Objet du mois, avril 2023

Le(s) violon(s) de Jean-Antoine Zinnen

Le violon de Jean-Antoine Zinnen conservé au CNL.
©Photo : Marc Siweck.

Comme tous les musées et archives, le CNL conserve des objets auxquels même les collaborateurs touchent rarement. Le violon acquis en 2014 auprès des descendants de Jean-Antoine Zinnen (1827-1898) en fait partie. Ce n’est pas sans quelque émotion que l’on ouvre l’étui devenu fragile, et c’est d’un geste délicat que l’on en sort l’instrument après l’avoir dégagé de son tissu protecteur. Cette prudence ne s’explique pas en premier lieu par la valeur matérielle du violon, pourtant doté d’une étiquette libellée « ANTONIUS STRADIUARIUS CREMONENSIS/FACIEBAT ANNO 1711, A+S ». D’après le luthier Jean-Pierre Reitz, il a été fabriqué en Allemagne dans la deuxième moitié du XIXe siècle et compte parmi les nombreux violons faussement attribués au maître de Crémone. L’émotion que l’on ressent est plutôt due à l’impression de répéter un geste exécuté des centaines de fois par l’auteur de l’hymne national. Ainsi l’expérience peut-elle être qualifiée d’« auratique », au sens que Claude D. Conter a conféré à ce terme (Vor der Theorie. Immersion – Materialität – Intensität, éd. par Mario Grizelj et al., 2014, p. 375-394).

 

Les objets personnels de Zinnen ont toujours fasciné, à l’instar des « reliques » d’autres grands hommes. En juillet 1977, les visiteurs d’une exposition organisée au siège de l’Union Grand-duc Adolphe ont pu admirer « le bâton de chef d’orchestre offert par le corps des officiers de Diekirch au jeune Zinnen […], ainsi que le violon [lui] ayant appartenu » (Luxemburger Wort, 09.07.1977).
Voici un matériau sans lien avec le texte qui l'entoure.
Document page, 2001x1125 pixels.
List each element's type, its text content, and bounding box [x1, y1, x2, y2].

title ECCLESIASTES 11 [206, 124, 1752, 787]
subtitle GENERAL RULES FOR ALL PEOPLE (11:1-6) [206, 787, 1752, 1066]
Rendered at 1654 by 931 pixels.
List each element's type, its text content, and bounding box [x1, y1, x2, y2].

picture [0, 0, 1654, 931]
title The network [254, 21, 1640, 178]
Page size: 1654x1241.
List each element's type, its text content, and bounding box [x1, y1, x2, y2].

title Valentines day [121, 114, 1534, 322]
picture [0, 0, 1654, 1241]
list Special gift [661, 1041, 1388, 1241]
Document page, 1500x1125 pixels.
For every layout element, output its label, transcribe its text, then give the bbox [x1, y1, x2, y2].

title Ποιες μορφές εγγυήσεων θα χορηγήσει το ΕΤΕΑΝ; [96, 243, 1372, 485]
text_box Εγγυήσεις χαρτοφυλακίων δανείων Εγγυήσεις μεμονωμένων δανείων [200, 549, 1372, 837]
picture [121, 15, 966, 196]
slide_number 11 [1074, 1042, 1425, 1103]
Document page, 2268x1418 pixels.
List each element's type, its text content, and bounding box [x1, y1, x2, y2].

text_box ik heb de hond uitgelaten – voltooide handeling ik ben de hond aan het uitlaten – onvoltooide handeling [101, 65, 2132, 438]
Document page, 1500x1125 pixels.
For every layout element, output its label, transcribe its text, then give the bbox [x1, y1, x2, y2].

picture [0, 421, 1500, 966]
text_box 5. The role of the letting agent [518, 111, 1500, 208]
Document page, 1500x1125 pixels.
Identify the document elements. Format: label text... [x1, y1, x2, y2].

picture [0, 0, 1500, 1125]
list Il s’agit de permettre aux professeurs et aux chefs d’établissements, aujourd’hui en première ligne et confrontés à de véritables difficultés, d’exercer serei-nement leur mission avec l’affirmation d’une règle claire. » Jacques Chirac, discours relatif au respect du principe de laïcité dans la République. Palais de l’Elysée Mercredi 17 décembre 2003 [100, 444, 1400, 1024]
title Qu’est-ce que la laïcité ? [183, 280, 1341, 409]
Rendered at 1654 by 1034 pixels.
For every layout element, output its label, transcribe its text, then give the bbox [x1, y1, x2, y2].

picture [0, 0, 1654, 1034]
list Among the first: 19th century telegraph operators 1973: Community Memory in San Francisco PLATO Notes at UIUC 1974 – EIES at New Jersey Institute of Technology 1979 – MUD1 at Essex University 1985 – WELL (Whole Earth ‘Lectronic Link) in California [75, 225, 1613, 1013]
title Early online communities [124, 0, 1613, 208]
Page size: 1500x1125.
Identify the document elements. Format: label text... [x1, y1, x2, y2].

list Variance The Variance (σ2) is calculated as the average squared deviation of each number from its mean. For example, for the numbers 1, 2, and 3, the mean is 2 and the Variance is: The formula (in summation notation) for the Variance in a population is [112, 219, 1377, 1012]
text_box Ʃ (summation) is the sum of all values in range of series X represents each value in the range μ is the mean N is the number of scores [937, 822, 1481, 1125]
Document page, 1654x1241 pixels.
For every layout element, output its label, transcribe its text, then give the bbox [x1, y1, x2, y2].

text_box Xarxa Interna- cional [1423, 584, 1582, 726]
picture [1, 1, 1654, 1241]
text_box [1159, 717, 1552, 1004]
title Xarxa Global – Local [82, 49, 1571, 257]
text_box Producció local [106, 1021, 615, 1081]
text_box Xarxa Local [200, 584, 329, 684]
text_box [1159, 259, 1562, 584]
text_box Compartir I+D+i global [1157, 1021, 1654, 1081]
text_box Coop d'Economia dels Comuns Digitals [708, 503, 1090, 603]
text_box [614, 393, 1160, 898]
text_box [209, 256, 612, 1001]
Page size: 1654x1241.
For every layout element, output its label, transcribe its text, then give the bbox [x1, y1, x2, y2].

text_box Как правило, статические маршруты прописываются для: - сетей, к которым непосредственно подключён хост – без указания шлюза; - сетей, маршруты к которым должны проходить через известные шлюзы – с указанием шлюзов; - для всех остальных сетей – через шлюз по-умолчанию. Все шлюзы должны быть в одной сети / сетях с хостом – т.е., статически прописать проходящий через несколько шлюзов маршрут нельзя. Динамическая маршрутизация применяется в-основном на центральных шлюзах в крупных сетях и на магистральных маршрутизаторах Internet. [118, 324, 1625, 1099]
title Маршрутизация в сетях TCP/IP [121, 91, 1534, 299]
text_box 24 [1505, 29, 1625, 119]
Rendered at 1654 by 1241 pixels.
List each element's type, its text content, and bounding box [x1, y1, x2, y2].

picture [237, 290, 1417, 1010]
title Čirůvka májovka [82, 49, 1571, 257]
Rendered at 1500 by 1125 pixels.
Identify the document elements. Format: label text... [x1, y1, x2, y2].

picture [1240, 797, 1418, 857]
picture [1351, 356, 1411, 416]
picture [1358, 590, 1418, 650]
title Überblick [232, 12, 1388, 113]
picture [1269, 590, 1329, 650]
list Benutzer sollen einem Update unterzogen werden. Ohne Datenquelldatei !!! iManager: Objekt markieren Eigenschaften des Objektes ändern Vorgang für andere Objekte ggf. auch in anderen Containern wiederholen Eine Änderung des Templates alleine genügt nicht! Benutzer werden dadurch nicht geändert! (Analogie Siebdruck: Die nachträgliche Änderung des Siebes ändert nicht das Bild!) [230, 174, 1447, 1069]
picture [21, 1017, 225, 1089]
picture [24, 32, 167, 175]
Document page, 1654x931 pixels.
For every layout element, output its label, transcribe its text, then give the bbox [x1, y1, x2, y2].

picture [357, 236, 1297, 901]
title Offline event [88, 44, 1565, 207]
D’une facture originale (la volute est orientée vers le bas), cet autre violon a aussi été exposé à l’occasion du 135e anniversaire de la Musique militaire (Luxemburger Wort, 10.06.1978) et se trouve de nos jours au Conservatoire de la Ville de Luxembourg, accompagné d’une vignette précisant qu’il aurait appartenu à l’une des deux filles du compositeur, Julie (voir aussi Albert Toussing, Johann Anton Zinnen, 1827-1898. Zum 100. Todestag des Schöpfers der Nationalhymne Luxemburgs, 1998, p. 120).

 

Quant au violon parvenu au CNL grâce aux descendants de l’autre fille de Zinnen, Léontine, on aimerait qu’à la manière de la viole de gambe que Dana Rufolo a fait entrer en littérature, il se mette à parler. Contrairement à la montre et au bâton de chef offert par la chorale Liedertafel de Diekirch, issus des collections du CNL et actuellement exposés à la BnL , il ne porte aucune trace de la vie de Zinnen. On sait qu’à côté de ses activités de compositeur et de chef de chœur et d’orchestre, celui-ci enseigna les instruments à vent et le violon à l’École de musique de la Ville de Luxembourg ; les notices biographiques indiquent par ailleurs qu’à la fin de sa vie, il aurait été violoniste (ou même violon solo) à l’orchestre des Concerts Lamoureux à Paris. Pourtant, à consulter les programmes de cet ensemble (Ville de Paris – bibliothèque historique – 8-TMS-05546, années 1884, 1887, 1888) et l’Annuaire des artistes et de l’enseignement dramatique et musical de l’année 1893 (), c’est parmi les altistes que l’on aperçoit le nom de Zinnen, qui, même dépourvu de prénom, a peu de chances de renvoyer à l’une des filles du compositeur : les femmes n’étaient en effet pas admises dans les orchestres parisiens à cette époque et l’Annuaire emploie les formules « Madame » ou « Mademoiselle » pour désigner les musiciennes (nous remercions François-Pierre Goy, Anne Renoult et Yannick Simon pour ces informations et leur aide dans nos recherches). Ainsi l’expérience « auratique » procurée par le violon a-t-elle conduit à un autre instrument à cordes susceptible d’avoir joué un rôle dans la vie parisienne de Zinnen : l’alto.